Unpleasant Characters
Friday, February 27, 2009
These words from Zoe Heller, as brought to us by Patricia Cohen, in yesterday's New York Times: "The point of fiction is not to offer up moral avatars, but to engage with people whose politics or points of view are unpleasant or contradictory."
I do a quick mental count against books I've written and books I've dreamed. Hmmm. The early polling suggests that I may have missed the point.
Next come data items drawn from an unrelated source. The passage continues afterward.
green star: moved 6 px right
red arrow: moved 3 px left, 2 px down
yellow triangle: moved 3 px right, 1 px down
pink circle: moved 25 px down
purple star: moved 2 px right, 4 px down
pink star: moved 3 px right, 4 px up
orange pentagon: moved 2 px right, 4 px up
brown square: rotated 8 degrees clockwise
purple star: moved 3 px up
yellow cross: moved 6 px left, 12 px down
I've been tripping behind Henry James instead, who instructed us that the "only obligation...of a novel...is that it be interesting." (Hey, I'm trying.) And I've stumbled after Denise Levertov, too: "One of the obligations of the writer is to say or sing all that he or she can, to deal with as much of the world as becomes possible to him or her in language." I've cherished the Camusian notion (though of course I make zero claims), that "the purpose of a writer is to keep civilization from destroying itself."
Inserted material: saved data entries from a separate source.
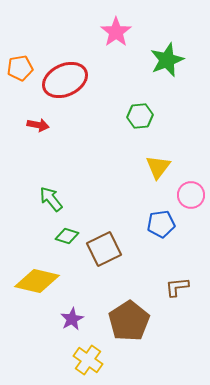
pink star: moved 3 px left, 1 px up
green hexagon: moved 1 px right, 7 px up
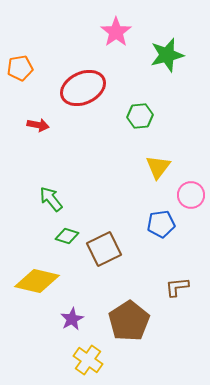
green star: moved 5 px up; rotated 8 degrees clockwise
red ellipse: moved 18 px right, 8 px down
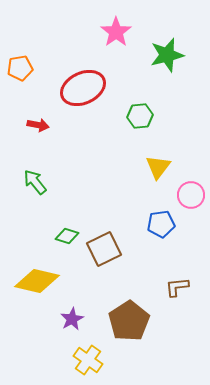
green arrow: moved 16 px left, 17 px up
But unpleasantness? Politics? Have I been going about this all wrong? Should I have been hanging out, in my head, with far more characters I don't like, characters I wouldn't expect my readers to like, so as to make my work more engaging? Every book needs a villain. Every story hinges on conflict. But just how unredemptively unpleasant do we wish our characters to be?
It's the question I pose to you, oh careful readers, on this day.